◆ Passage for review ◆
────

Ernst Pfuhl (17 November 1876, Charlottenburg - 7 August 1940, Basel) was a German-Swiss classical archaeologist and art historian. He was the son of sculptor Johannes Pfuhl (1846–1914) and a son-in-law to art dealer Athanasios Rhousopoulos (1823–1898).

== Biography ==
He studied under Reinhard Kekulé von Stradonitz and Ulrich von Wilamowitz-Moellendorff at the University of Berlin, and later on, performed excavations at the necropolis at Thera as an assistant to Friedrich Hiller von Gaertringen. In 1905 he received his habilitation at the University of Göttingen, and in 1911, became a "full professor" at the University of Basel. At Basel he founded the Archäologische Seminar in 1912. He remained at Basel until his death in 1940, his successor being Karl Schefold. In 1941 his personal art collection was auctioned in Lucerne.

== Works ==
In 1923 he published his main work, titled Malerei und Zeichnung der Griechen; and during the following year, a shortened version was issued ("Meisterwerke griechischer Zeichnung und Malerei"), which was later translated into English by John Beazley and published as "Masterpieces of Greek Drawing and Painting" (1926). In 1946 Hans Möbius took charge of compiling Pfuhl's corpus of Greek grave reliefs — these were eventually published in 1977 as Die ostgriechischen Grabreliefs. Other significant literary works by Pfuhl are:
- De Atheniensium pompis sacris. Berlin 1900.

────

◆ Entries provided ◆
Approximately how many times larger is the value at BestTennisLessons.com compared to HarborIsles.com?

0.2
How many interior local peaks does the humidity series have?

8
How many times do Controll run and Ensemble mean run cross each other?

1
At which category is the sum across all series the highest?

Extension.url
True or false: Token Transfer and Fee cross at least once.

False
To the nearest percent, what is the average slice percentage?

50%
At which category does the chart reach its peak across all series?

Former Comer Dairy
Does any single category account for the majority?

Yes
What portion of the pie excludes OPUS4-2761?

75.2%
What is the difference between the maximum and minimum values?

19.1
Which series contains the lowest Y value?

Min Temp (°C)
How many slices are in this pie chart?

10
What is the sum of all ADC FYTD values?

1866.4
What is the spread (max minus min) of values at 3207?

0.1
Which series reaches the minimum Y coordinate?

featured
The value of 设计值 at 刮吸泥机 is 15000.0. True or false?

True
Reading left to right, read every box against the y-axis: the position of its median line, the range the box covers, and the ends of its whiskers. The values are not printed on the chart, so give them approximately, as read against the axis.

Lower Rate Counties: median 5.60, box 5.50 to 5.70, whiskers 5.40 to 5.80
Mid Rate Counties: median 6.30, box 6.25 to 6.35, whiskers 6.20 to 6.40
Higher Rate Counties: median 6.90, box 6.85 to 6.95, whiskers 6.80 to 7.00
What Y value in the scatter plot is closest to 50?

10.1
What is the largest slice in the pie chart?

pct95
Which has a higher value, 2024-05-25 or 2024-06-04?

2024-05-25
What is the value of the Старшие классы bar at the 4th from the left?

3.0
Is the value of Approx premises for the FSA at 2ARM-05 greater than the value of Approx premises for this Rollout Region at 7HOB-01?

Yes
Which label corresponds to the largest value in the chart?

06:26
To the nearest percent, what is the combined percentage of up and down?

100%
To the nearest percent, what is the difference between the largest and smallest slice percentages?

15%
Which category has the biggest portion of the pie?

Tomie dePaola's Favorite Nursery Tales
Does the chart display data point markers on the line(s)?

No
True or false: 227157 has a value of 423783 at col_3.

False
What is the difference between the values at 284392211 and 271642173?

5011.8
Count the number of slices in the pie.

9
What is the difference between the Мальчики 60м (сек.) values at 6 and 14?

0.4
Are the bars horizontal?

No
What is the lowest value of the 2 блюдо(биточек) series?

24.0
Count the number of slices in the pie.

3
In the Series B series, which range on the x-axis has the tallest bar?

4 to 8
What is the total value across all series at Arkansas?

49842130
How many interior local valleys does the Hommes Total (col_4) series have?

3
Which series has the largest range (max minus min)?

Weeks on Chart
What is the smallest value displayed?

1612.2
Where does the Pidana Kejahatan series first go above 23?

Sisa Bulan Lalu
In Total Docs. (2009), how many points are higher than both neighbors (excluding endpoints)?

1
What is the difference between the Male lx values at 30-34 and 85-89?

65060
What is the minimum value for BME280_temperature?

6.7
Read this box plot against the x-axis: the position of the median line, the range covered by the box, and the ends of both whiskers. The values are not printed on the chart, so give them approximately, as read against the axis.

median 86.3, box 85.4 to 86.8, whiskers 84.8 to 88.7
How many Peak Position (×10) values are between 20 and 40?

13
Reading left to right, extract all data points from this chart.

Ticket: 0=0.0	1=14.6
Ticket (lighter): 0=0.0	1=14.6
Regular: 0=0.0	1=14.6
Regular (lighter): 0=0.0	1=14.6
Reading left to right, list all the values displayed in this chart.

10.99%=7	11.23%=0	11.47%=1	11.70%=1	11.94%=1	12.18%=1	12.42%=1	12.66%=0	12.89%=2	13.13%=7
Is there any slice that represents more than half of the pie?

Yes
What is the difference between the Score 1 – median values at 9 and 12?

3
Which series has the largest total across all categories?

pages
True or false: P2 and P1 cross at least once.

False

────

◆ Exercise set ◆
**a)** According to the Ernst Pfuhl text, in what year did he found the Archäologische Seminar at Basel?
**b)** Pick up the Ernst Pfuhl text right after its final line and keep it going.
The listing has nothing to do with the Ernst Pfuhl text.

◆ Your written answers ◆
**a)** 1912

**b)**
- Der archaische Friedhof am Stadtberge von Thera. Athen, 1903 - Archaic cemetery on the city hills of Thera.
- Die Anfänge der griechischen Bildniskunst. Ein Beitrag zur Geschichte der Individualität. Munich 1927 - The beginnings of Greek portraiture. A contribution to the history of individuality.
- Ostgriechische Reisen. Kleinasien, Kypros und Syrien'. Basel 1941 - Eastern Greek travels: Asia Minor, Cyprus and Syria.
Pfuhl also contributed numerous articles to the second edition of the Realencyclopädie der Classischen Altertumswissenschaft.